With the calm and peace that all published polls give him, Andrés Manuel López Obrador (AMLO) is taking the liberty not to ask people to vote for him but rather, to ask for the vote on behalf of the candidates to the Congress of his coalition, since he wants to have a majority. While his adversaries José Antonio Meade and Ricardo Anaya are busy in a smear campaign against each other, taking the time once in a while to criticize AMLO, Mr. Andrés doesn't even bother to mention them in the spot he will use to kick off his campaign. He prefers to mention how he is planning on selling the “presidential plane not even Trump has” and how he has even offered it to the U.S. President. Meanwhile, Meade focuses his campaign on his career as a public servant and on making claims that he doesn't have ranches or launders money – in a direct hint towards Anaya – all while Anaya smears the candidate of the PRI, sends clear messages of what sets him apart from AMLO, and gets political figures – including the Mayor of Mexico City, Miguel Ángel Mandera – to talk well about him. When the hour of truth comes, we'll see if someone will still be able to take the liberty of not asking the vote for himself.

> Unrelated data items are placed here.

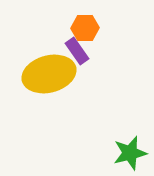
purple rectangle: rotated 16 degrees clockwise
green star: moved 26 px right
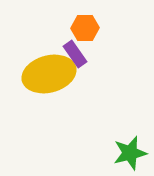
purple rectangle: moved 2 px left, 3 px down
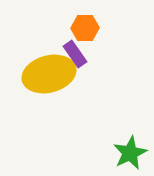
green star: rotated 12 degrees counterclockwise
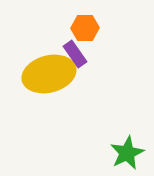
green star: moved 3 px left
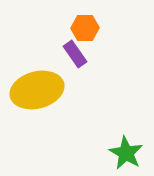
yellow ellipse: moved 12 px left, 16 px down
green star: moved 1 px left; rotated 16 degrees counterclockwise
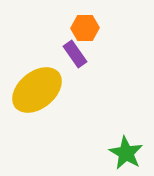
yellow ellipse: rotated 24 degrees counterclockwise
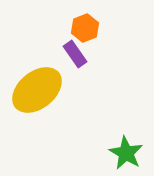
orange hexagon: rotated 20 degrees counterclockwise
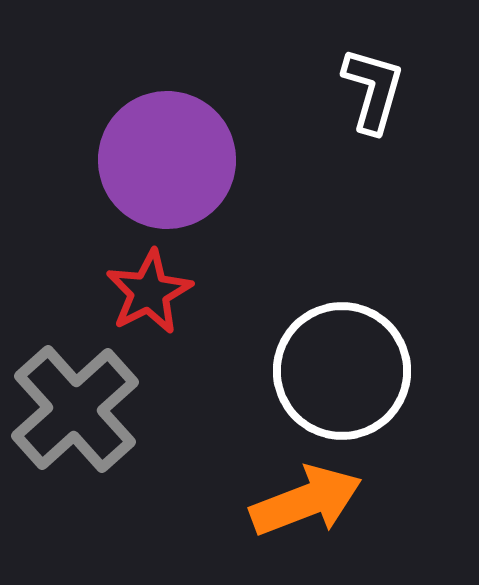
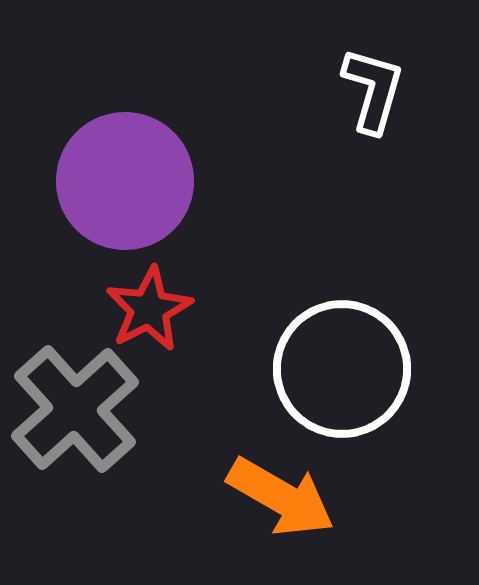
purple circle: moved 42 px left, 21 px down
red star: moved 17 px down
white circle: moved 2 px up
orange arrow: moved 25 px left, 4 px up; rotated 51 degrees clockwise
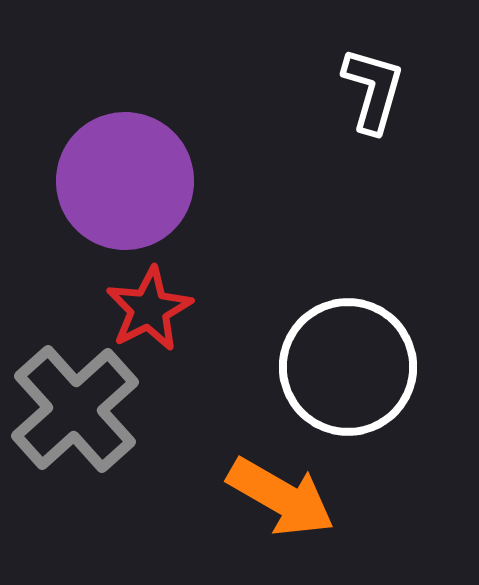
white circle: moved 6 px right, 2 px up
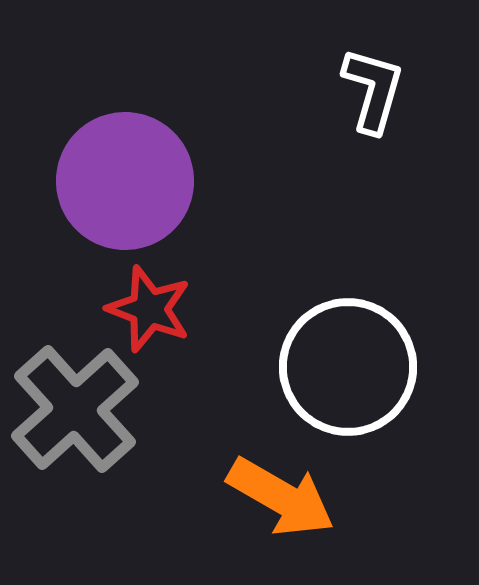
red star: rotated 24 degrees counterclockwise
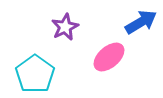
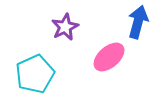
blue arrow: moved 3 px left; rotated 44 degrees counterclockwise
cyan pentagon: rotated 12 degrees clockwise
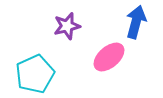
blue arrow: moved 2 px left
purple star: moved 2 px right, 1 px up; rotated 12 degrees clockwise
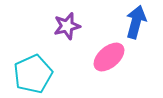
cyan pentagon: moved 2 px left
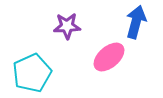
purple star: rotated 12 degrees clockwise
cyan pentagon: moved 1 px left, 1 px up
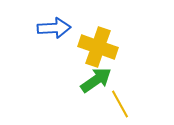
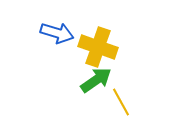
blue arrow: moved 3 px right, 5 px down; rotated 20 degrees clockwise
yellow line: moved 1 px right, 2 px up
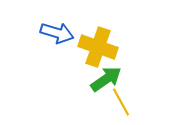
green arrow: moved 10 px right, 1 px up
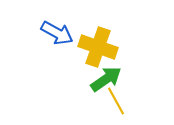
blue arrow: rotated 12 degrees clockwise
yellow line: moved 5 px left, 1 px up
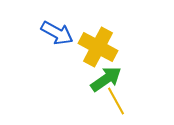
yellow cross: rotated 9 degrees clockwise
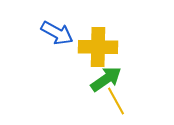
yellow cross: rotated 27 degrees counterclockwise
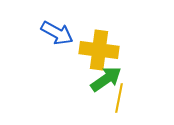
yellow cross: moved 1 px right, 3 px down; rotated 6 degrees clockwise
yellow line: moved 3 px right, 3 px up; rotated 40 degrees clockwise
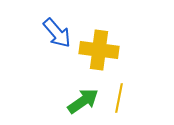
blue arrow: rotated 20 degrees clockwise
green arrow: moved 23 px left, 22 px down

Sharing a meal and an adversary

Last week, two governors of the left Democratic Revolution Party (PRD) met in Mexico City and shared a meal at a restaurant in the Alameda. Arturo Núñez , of Tabasco, and Graco Ramírez , of Morelos, shared a table and a chat in which none smiled all that much. What do these two PRD members have in common? The answer is that in the states of both governors, the candidates of the left National Regeneration Party (MORENA) are favored by the polls, reason why they could have exchanged a few tips during their conversation to contain MORENA in their respective states, taking advantage that both know well their political rival.

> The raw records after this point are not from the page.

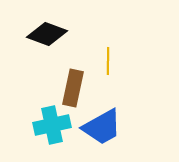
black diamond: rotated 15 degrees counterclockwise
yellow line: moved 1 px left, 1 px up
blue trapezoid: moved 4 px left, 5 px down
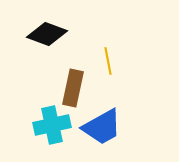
yellow line: rotated 12 degrees counterclockwise
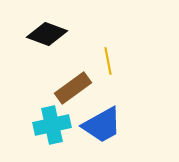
brown rectangle: rotated 42 degrees clockwise
blue trapezoid: moved 2 px up
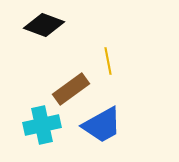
black diamond: moved 3 px left, 9 px up
brown rectangle: moved 2 px left, 1 px down
cyan cross: moved 10 px left
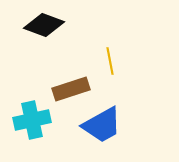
yellow line: moved 2 px right
brown rectangle: rotated 18 degrees clockwise
cyan cross: moved 10 px left, 5 px up
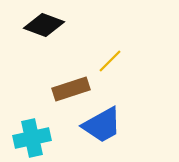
yellow line: rotated 56 degrees clockwise
cyan cross: moved 18 px down
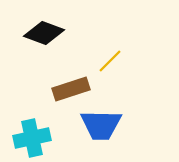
black diamond: moved 8 px down
blue trapezoid: moved 1 px left; rotated 30 degrees clockwise
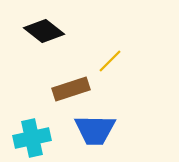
black diamond: moved 2 px up; rotated 18 degrees clockwise
blue trapezoid: moved 6 px left, 5 px down
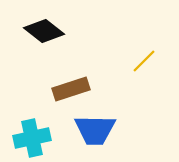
yellow line: moved 34 px right
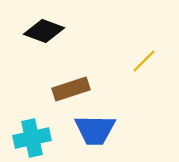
black diamond: rotated 18 degrees counterclockwise
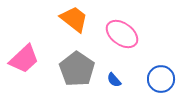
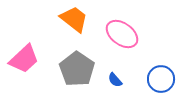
blue semicircle: moved 1 px right
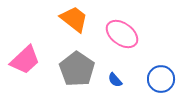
pink trapezoid: moved 1 px right, 1 px down
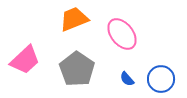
orange trapezoid: rotated 60 degrees counterclockwise
pink ellipse: rotated 16 degrees clockwise
blue semicircle: moved 12 px right, 1 px up
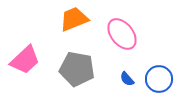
gray pentagon: rotated 24 degrees counterclockwise
blue circle: moved 2 px left
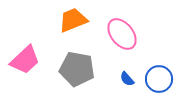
orange trapezoid: moved 1 px left, 1 px down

Puente, from the Senate to San Lázaro

We're told that the first possibility of the former commissioner of the National Institute for Transparency, Access to Information and Personal Data Protection (INAI), Ximena Puente , was to be nominated by the center-right Institutional Revolutionary Party (PRI) to a seat in the Senate through the plurinominal list. The plan of Ms. Ximena was to provide all her expertise in transparency and data protection from the Upper Chamber, until the PRI made her see her candidacy would be impassable and her work would be overshadowed by criticism and discredit over her decision to join the PRI, and thus, they chose to build Puente a bridge from Reforma and Insurgentes to San Lázaro and place her inside a safety bubble.

The UNAM and the dry grass

High ranking members of the left Democratic Revolution Party (PRD), experts in law, are quite offended with the authorities of the Faculty of Law of the National Autonomous University of Mexico ( UNAM ) for having held a roundtable where the “Technical Legal Analysis of the Anaya Case ” was discussed, last Thursday at the Main Hall of the Faculty. We have to add a certain concern to the offense, given that the electoral process is quite polarized and amidst the situations which have happened at University City as of late, the members of the PRD believe events such as this is akin to playing with fire in a dry grass. The offense escalated given that the dean of the University, Enrique Graue , had asked in previous days not to involve the UNAM in the campaigns. The PRD members, faithful to the colors of the University and who graduated from here, considered that the roundtable had a political motivation against the presidential candidate of the PAN-PRD-MC coalition and are wondering if the director of the Faculty of Law, Raúl Contreras, failed to listen to the words of Mr. Graue.